◆ Information:
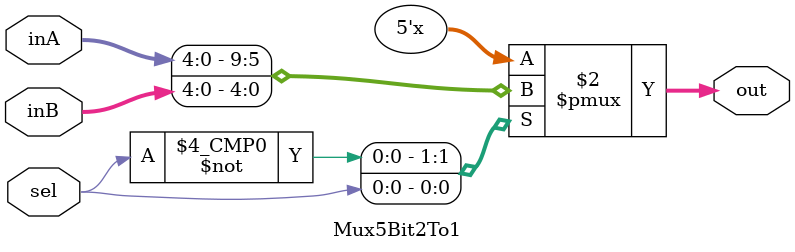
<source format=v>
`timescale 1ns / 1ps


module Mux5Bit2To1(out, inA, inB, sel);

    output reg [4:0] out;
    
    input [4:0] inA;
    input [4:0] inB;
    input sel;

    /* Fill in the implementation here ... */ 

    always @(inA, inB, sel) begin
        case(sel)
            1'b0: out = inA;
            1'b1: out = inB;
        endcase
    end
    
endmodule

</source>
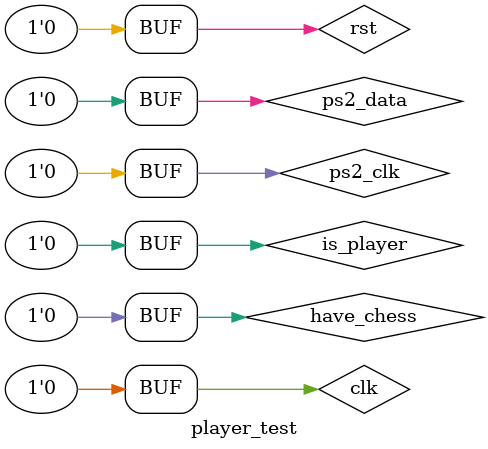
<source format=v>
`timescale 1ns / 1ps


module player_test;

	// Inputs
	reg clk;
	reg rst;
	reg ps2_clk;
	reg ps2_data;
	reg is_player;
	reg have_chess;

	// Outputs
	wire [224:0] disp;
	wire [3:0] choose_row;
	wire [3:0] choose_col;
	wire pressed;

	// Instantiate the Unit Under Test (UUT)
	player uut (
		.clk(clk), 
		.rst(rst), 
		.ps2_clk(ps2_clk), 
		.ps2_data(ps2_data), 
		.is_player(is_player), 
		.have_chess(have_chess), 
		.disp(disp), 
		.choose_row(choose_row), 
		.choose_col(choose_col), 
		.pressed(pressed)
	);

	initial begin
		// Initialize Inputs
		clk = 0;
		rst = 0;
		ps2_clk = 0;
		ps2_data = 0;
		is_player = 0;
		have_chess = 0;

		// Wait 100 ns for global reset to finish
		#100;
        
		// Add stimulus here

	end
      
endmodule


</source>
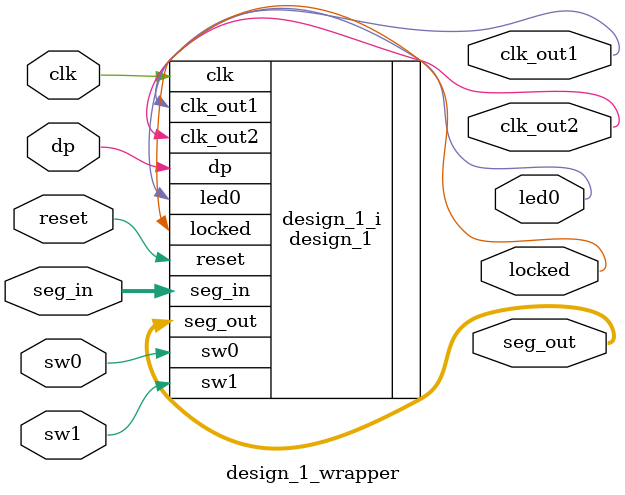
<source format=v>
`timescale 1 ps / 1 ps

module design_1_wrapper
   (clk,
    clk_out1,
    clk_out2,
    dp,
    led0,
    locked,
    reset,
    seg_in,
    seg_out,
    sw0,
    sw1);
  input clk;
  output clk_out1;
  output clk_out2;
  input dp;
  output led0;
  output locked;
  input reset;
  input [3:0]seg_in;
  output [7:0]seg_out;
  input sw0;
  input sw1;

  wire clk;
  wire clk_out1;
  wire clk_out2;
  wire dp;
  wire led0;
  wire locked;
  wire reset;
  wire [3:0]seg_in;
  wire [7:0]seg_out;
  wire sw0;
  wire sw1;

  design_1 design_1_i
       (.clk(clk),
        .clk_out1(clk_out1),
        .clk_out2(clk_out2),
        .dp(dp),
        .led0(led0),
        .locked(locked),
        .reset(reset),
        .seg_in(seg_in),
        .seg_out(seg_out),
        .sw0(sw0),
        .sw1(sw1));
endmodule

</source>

---

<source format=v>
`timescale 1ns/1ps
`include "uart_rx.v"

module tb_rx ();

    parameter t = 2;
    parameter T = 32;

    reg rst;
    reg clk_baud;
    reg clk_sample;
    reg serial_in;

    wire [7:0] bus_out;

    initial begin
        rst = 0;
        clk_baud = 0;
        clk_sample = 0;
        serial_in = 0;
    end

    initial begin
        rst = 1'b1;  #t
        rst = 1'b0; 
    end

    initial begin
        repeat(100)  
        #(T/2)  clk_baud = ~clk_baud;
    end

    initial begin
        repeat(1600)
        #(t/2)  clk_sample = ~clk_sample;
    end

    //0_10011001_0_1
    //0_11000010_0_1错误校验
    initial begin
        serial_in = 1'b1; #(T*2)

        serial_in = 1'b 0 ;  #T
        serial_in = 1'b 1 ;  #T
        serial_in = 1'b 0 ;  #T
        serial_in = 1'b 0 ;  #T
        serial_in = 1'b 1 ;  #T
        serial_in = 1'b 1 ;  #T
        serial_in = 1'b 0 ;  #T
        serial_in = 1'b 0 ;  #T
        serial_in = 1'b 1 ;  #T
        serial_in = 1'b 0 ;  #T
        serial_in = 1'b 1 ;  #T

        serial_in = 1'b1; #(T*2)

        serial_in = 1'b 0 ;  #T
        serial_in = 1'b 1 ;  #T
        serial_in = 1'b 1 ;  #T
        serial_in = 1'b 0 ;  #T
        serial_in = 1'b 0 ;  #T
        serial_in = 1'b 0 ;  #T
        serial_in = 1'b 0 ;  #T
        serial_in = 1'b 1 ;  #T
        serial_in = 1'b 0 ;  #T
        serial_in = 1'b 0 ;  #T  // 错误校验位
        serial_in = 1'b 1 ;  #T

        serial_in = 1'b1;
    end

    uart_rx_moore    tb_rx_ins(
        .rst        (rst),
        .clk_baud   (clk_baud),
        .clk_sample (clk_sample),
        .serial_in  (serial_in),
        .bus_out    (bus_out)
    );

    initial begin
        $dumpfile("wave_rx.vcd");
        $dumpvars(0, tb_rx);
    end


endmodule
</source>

◆ What the exercise asks: From the material above, copy out every line bearing the string "here".

◆ Output below:
    /* Fill in the implementation here ... */ 
		// Add stimulus here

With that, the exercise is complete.